ASTRID MYNTEKÆR

What do humans have in common with conches? Perhaps a common future where we must adapt and mutate in order to survive on a massively changing planet.

Astrid Myntekær, The Hermit, 2018. ARKEN Museum for Moderne Kunst

Close to the water are three pink conch shells, looking as if they had just been washed up on the shore from the depths of the sea. If you move in close to the sculptures, you will see human faces peeping out of the interior of the shells. These conchs are strange hybrid creatures – half animal, half human. Staging a meeting between climate concerns, evolution, mythology and sci-fi, Astrid Myntekær examines the relationship between nature and man. Carnal and sensuous, her work points to the fragility and uncertainties of the future that nature and man have in common.
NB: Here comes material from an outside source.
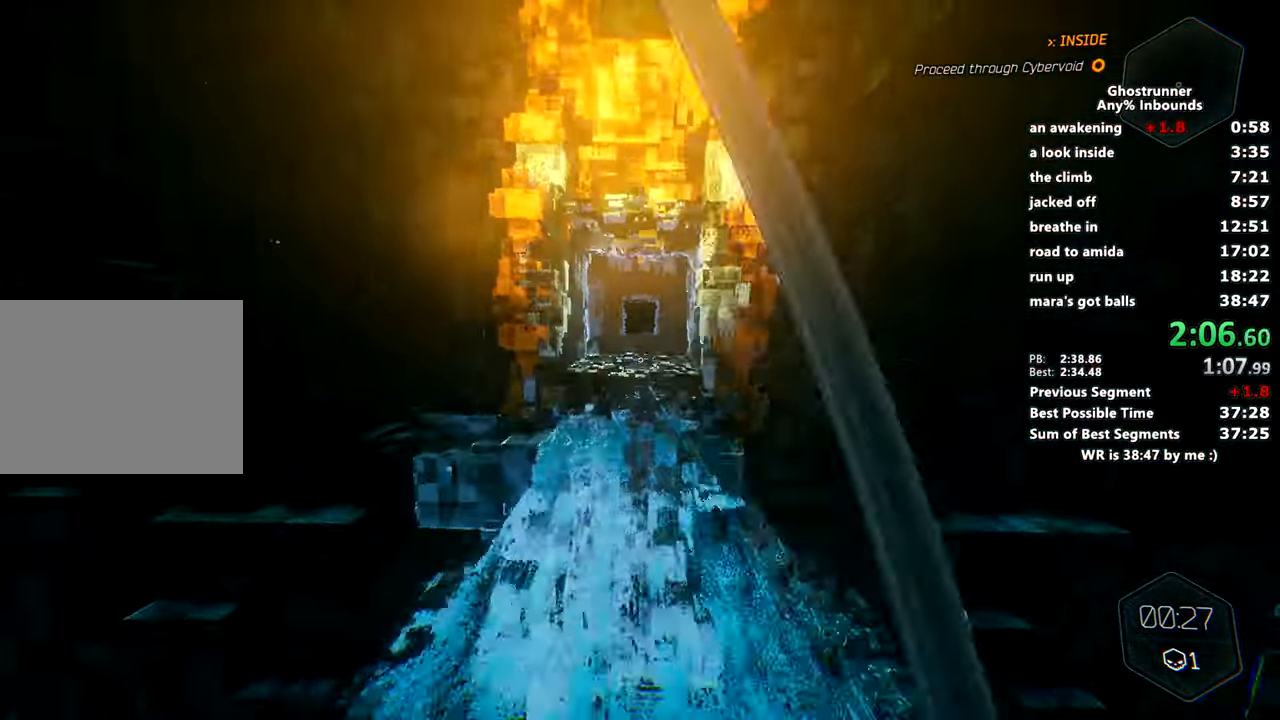
{"keys": ["w"], "mouse": [], "events": []}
Astrid Myntekær’s The Hermit paves the way for speculations about the future and how the relationship between man and nature will evolve.

We see three huge conch shells, each forming a habitat for a human face – a hermit emerging out of the pink interior of the shells, as if man and conch have become one being. As if the two species have had to adapt and mutate as the globe changes.
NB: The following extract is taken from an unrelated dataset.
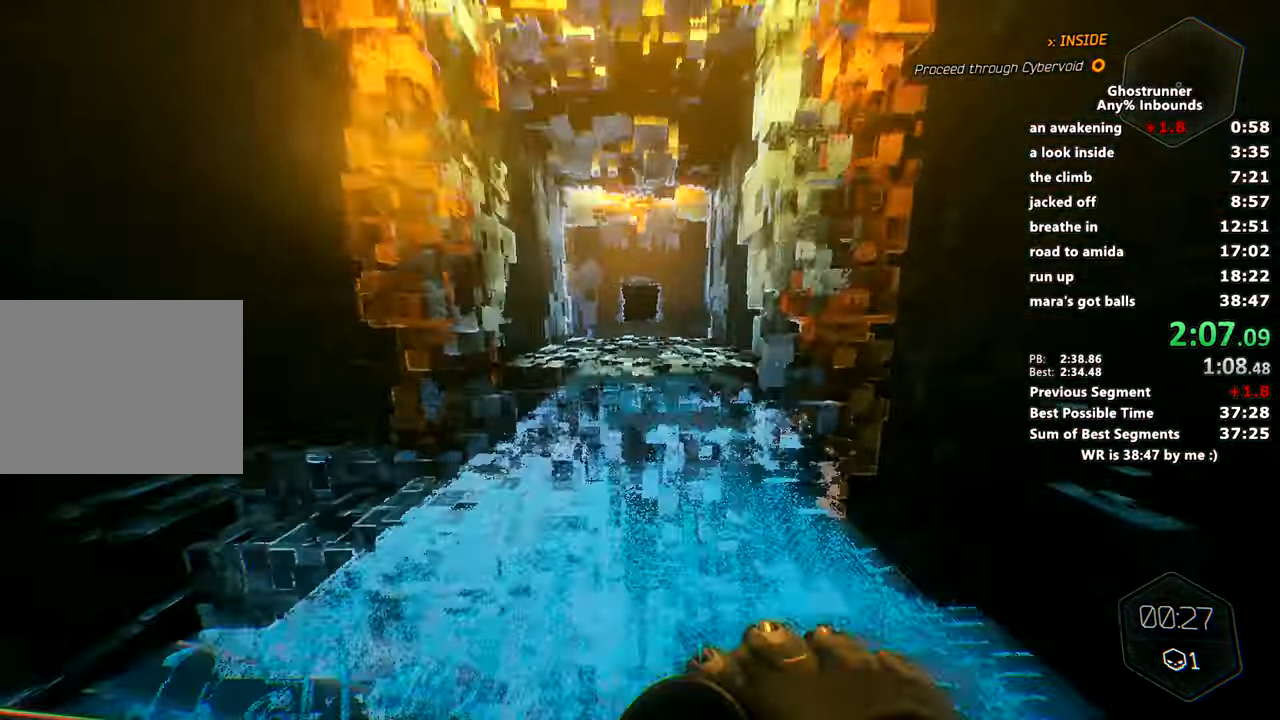
{"keys": ["w"], "mouse": [], "events": [[100, "space", "down"], [234, "space", "up"]]}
Conchs are an endangered species due to global warming, which is destroying their ecosystem, and the acidification of the sea is bleaching their colourful shells – an effect also seen on coral reefs.
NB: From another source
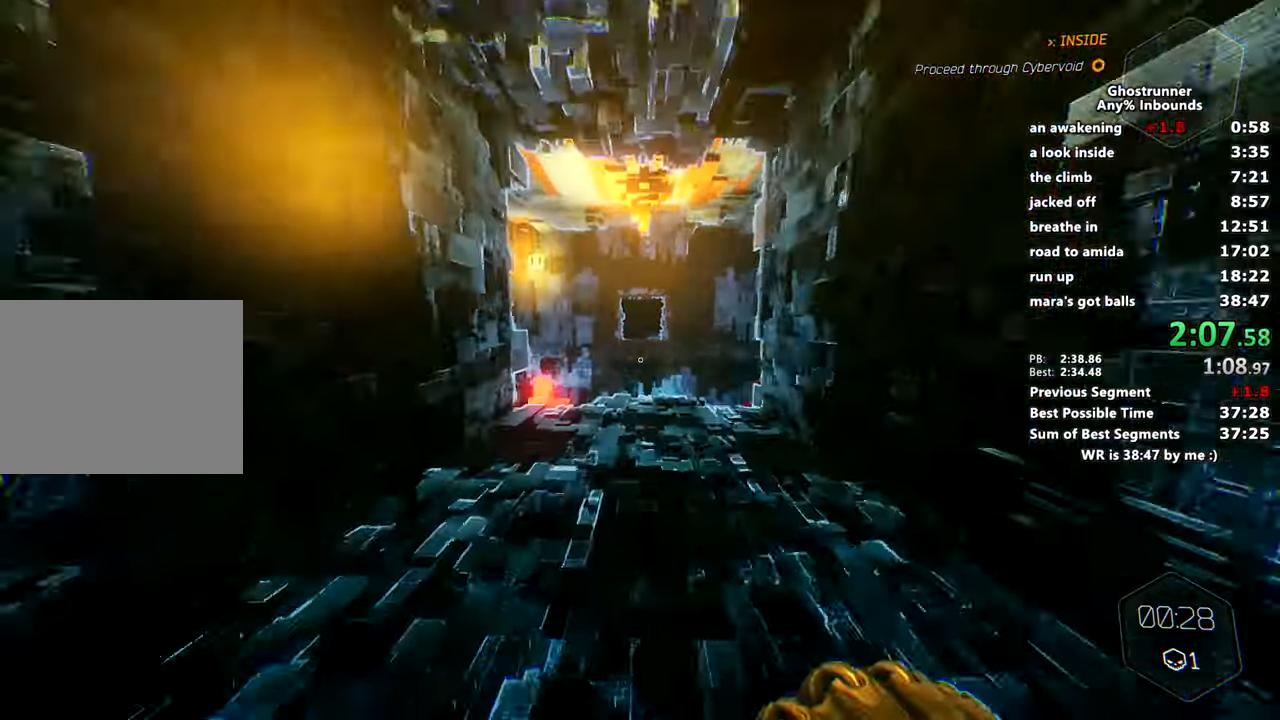
{"keys": ["space", "w"], "mouse": [], "events": [[450, "space", "down"]]}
With The Hermit, Astrid Myntekær points to the fragile and uncertain future that we and all the other species face, asking questions about how we must adapt to nature in order to survive.

ASTRID MYNTEKÆR

Astrid Myntekær, The Hermit, 2018. ARKEN Museum for Moderne Kunst

About Astrid Myntekær

Astrid Myntekær (b. 1985) is a graduate from the Hochschule für bildende Künste (Hamburg) and the Royal Danish Academy of Fine Arts.

Myntekær’s works are poised in a realm between sci-fi, mysticism and science. Her installations incorporate a wide range of materials such as light, masks, algae dust, plants, reed mats and technology. Myntekær’s universe is like a sensuous laboratory in which topical issues are addressed through unforeseen connections that challenge our experience of reality.

Astrid Myntekær was awarded ARKEN’s travel grant in 2016. Her work Mana Stash (2016) is part of the museum’s collection.